Thanks for the thorough review. Let us know how it goes with the installation too. Look forward to seeing it in place, water and fish and all! opcorn:

I have a 55gl as well, and not liking the black background in this particular tank, was wondering what to do instead. This seems like a great option!


----------



## DrTenochtitlan

Check out this thread for another really interesting use of the Rocky 3D background on a 200g build! An important lesson learned from his experience is that the background is thick plastic covered in rock material, but is "100% harder to cut than you'd think"! He says he burned up three saw blades making all of his cuts! It's that hard. He recommends SOAKING the background thoroughly before making any cuts.

http://www.cichlid-forum.com/phpBB/viewtopic.php?f=4&t=249482


----------



## Ladyfish

DrTenochtitlan said:


> Check out this thread for another really interesting use of the Rocky 3D background on a 200g build! An important lesson learned from his experience is that the background is thick plastic covered in rock material, but is "100% harder to cut than you'd think"! He says he burned up three saw blades making all of his cuts! It's that hard. He recommends SOAKING the background thoroughly before making any cuts.
> 
> http://www.cichlid-forum.com/phpBB/viewtopic.php?f=4&t=249482


Thanks for the link - what a great build! I was in my LFS yesterday and could see the Rocky 3D background in person and it does seem very tough. Good tip about soaking it first


----------



## DrTenochtitlan

Ladyfish said:


> Thanks for the thorough review. Let us know how it goes with the installation too. Look forward to seeing it in place, water and fish and all! opcorn:
> 
> I have a 55gl as well, and not liking the black background in this particular tank, was wondering what to do instead. This seems like a great option!


I thought I'd update this thread with some new pictures. I now have the tank complete and cycling. All it's lacking right now is the fish, but you can get a much better impression of how the background looks with finished landscaping. Let me add that this background is NOT siliconed in, it's simply in there loose. I'm using the large rocks at either end to hold the background in place at the bottom (you can see this in the second photo taken from the end of the tank). The middle is kept flush at the bottom with the substrate itself. The top is held in place using four cheap clips that come with the background. These are perhaps 1" cross-sections of a small PVC pipe. They are split down the middle, so they clip reasonably tightly onto the lip of the tank. The pipe presses against the top of the background, and is sufficient to keep it in place. I'm sure these could probably be improved upon, but they do work. All of my equipment that requires suction cups is stuck onto the sides of the tank. Only my canister filter return hangs over the back, and it stays in place just fine loose.

About this task
Answer these questions about the aquarium background thread:
1. What does the builder of the 200g tank recommend doing to the background before making any cuts?
2. What holds the bottom of the background in place at either end of the tank?
3. How many clips hold the top of the background in place?

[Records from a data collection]
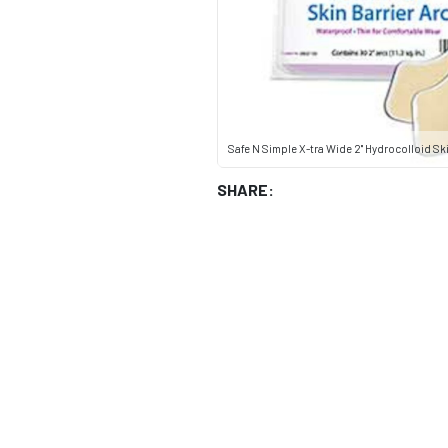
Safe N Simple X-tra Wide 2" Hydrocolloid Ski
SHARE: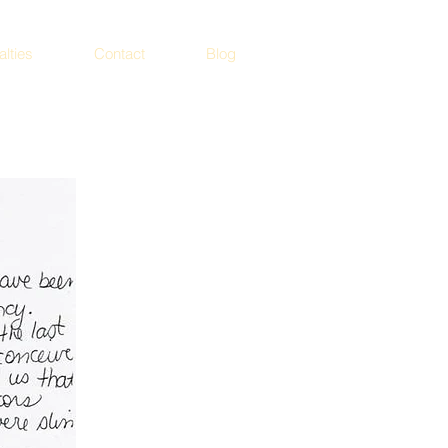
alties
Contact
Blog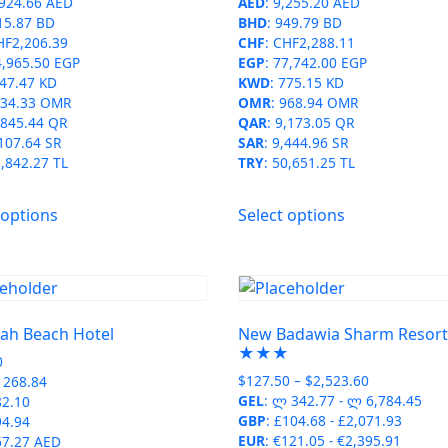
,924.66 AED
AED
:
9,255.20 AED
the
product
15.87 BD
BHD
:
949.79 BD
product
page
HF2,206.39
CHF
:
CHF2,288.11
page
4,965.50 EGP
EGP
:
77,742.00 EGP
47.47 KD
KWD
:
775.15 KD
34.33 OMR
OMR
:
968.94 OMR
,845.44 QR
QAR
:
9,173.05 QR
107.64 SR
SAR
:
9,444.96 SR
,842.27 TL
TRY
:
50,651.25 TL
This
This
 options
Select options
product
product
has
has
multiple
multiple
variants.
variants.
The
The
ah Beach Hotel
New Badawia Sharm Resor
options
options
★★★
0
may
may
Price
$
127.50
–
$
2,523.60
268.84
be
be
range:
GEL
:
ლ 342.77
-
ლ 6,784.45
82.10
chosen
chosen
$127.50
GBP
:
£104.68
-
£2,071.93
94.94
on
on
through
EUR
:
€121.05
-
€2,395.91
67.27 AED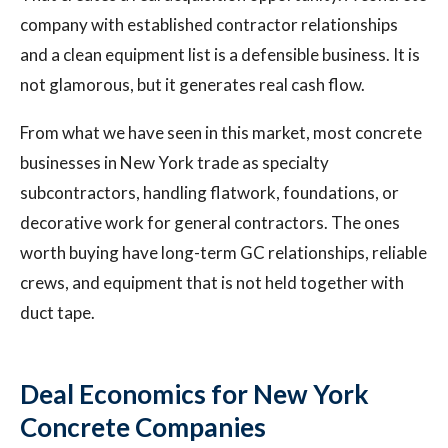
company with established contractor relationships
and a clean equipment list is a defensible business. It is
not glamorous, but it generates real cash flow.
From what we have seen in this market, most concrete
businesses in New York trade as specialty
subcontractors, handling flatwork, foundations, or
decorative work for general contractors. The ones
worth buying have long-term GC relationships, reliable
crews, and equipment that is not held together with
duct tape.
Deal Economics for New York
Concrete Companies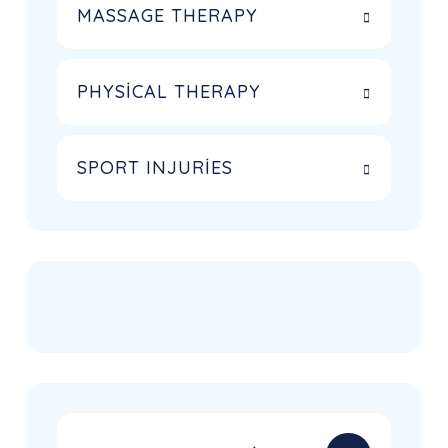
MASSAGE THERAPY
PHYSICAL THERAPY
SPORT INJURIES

Your response
1. Soaking the background thoroughly.
2. The large rocks.
3. Four.